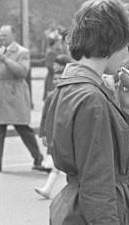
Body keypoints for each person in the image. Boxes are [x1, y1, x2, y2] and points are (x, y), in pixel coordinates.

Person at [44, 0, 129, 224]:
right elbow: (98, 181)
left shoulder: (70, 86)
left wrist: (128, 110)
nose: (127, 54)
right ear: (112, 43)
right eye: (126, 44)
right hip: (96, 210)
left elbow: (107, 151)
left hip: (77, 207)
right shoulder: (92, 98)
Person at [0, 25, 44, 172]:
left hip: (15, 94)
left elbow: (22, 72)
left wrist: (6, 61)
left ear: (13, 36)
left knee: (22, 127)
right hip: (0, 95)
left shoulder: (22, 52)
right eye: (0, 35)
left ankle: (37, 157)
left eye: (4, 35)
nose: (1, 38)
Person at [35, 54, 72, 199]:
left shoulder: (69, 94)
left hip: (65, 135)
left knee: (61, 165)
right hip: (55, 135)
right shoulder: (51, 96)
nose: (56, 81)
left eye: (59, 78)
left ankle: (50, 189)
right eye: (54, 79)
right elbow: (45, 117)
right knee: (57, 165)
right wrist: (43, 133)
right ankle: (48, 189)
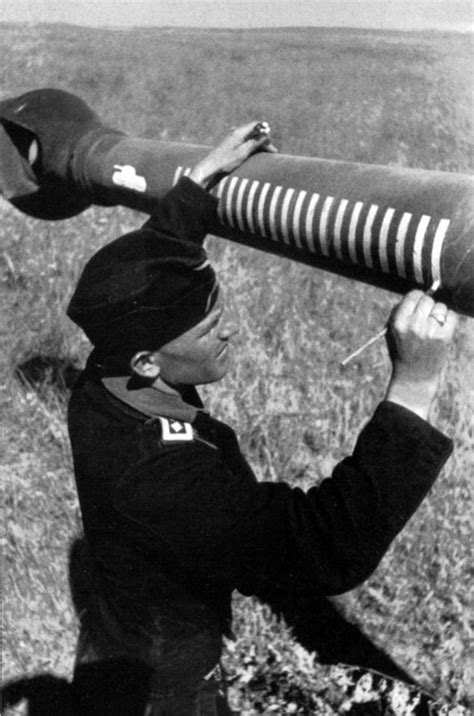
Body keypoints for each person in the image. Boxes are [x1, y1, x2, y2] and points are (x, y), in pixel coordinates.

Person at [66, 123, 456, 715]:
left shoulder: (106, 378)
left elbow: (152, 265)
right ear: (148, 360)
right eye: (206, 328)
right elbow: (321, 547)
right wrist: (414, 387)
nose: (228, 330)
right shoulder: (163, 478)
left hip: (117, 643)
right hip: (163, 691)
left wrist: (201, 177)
──────────────────────────────
Please filter the entries above down to the lines holding "shoulder" and copy them.

= ANSWER SECTION =
left shoulder: (70, 86)
right shoulder: (92, 98)
left shoulder: (22, 52)
left shoulder: (69, 94)
right shoulder: (51, 96)
left shoulder: (106, 378)
right shoulder: (163, 478)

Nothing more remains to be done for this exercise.